** begin Provided text **

Aluminum prices rose by 3.37% in December

Aluminum prices rose in December. According to SunSirs' commodity market analysis system, as of December 31, 2025, the average price of domestic aluminum ingots in the East China market was 22,473.33 RMB/ton, an increase of 3.37% compared to the average market price of 21,740 RMB/ton on December 1st.

In December 2025, aluminum prices continued the upward trend seen at the end of October and repeatedly reached new annual highs, while the price of raw material alumina fluctuated at low levels.  As of December 31, the profit per ton of aluminum was in a relatively favorable position. The average profit per ton of electrolytic aluminum was temporarily between 5,500 and 6,000 RMB/ton, while the average profit per ton of alumina was negative, ranging from -50 to -100 RMB/ton.

The unusual "inverse divergence" between aluminum prices and alumina prices was unsustainable

The "inverse divergence" between aluminum and alumina prices was essentially the result of a short-term mismatch between supply and demand and a divergence in pricing logic. Its unsustainability stems from four core forces: the inherent laws of profit rebalancing within the industrial chain, the hard constraints of supply clearing, the long-term effectiveness of cost transmission, and the subsequent adjustments driven by inventory levels and market dynamics. Ultimately, these forces will drive both prices back to a normal state of moving in the same direction or converging.

On December 26th, the National Development and Reform Commission's Department of Industrial Development released the document "Vigorously Promote the Optimization and Upgrading of Traditional Industries," which focuses on "strengthening management, optimizing layout, curbing blind investment, and promoting mergers and acquisitions" in resource-intensive industries such as alumina. In the short term, this is expected to drive up sentiment and expectations; in the medium term, it will accelerate capacity reduction and structural optimization; and in the long term, it will reshape the supply landscape. The "anti-overcompetition" trend is expected to lead to a redistribution of profits across the metal industry supply chain.

I. Supply side: Losses were forcing capacity reduction, thus restoring the supply-demand balance

Cash costs falling below a critical level triggered passive production cuts: In December 2025, alumina futures prices briefly fell below the cash cost line of 2,400-2,500 RMB/ton, resulting in an industry-wide loss of approximately 50 RMB/ton. Small-scale producers with high ore consumption and high energy consumption (accounting for about 15%-20% of total capacity) were the first to suspend production; in the first half of 2026, a concentrated production cut of 8-12 million tons is expected, reducing supply growth from 8% to 3%-4%, matching the growth rate of electrolytic aluminum demand and reversing the oversupply situation.

Slowing capacity expansion and capacity replacement: Industry losses are dampening enthusiasm for new investments, and planned new capacity for 2026 may be reduced from 13 million tons to less than 8 million tons; meanwhile, stricter environmental and energy consumption regulations are accelerating the exit of high-cost inland capacity, increasing the proportion of low-cost coastal capacity, optimizing the supply structure, and supporting price and profit recovery.

** end Provided text **
** begin Excerpted data **

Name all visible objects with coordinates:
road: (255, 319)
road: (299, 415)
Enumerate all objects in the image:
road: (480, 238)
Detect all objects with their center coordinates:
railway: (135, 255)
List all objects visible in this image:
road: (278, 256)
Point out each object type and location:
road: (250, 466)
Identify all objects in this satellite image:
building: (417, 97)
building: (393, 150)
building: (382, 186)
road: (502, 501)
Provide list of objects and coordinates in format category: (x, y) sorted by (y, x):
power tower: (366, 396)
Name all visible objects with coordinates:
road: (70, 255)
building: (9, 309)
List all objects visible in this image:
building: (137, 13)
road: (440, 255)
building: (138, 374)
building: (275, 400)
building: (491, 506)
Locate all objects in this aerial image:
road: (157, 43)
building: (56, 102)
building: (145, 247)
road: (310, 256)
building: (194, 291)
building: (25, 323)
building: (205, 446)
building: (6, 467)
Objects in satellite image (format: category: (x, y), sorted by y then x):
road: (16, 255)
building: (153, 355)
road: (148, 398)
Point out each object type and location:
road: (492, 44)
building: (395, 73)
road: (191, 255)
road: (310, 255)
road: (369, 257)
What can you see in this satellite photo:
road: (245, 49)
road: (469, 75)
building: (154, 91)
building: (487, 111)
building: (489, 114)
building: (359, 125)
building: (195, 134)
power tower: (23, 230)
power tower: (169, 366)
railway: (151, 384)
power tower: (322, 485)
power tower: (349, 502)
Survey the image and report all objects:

** end Excerpted data **

Work to do
(A) In the aluminum price report, what was the average price of domestic aluminum ingots in the East China market as of December 31, 2025?
(B) Write out the part of the aluminum price report that opens with the words "Aluminum prices rose by" and closes with "on December 1st.".

Task-by-task answers
(A) 22,473.33 RMB/ton

(B)
Aluminum prices rose by 3.37% in December

Aluminum prices rose in December. According to SunSirs' commodity market analysis system, as of December 31, 2025, the average price of domestic aluminum ingots in the East China market was 22,473.33 RMB/ton, an increase of 3.37% compared to the average market price of 21,740 RMB/ton on December 1st.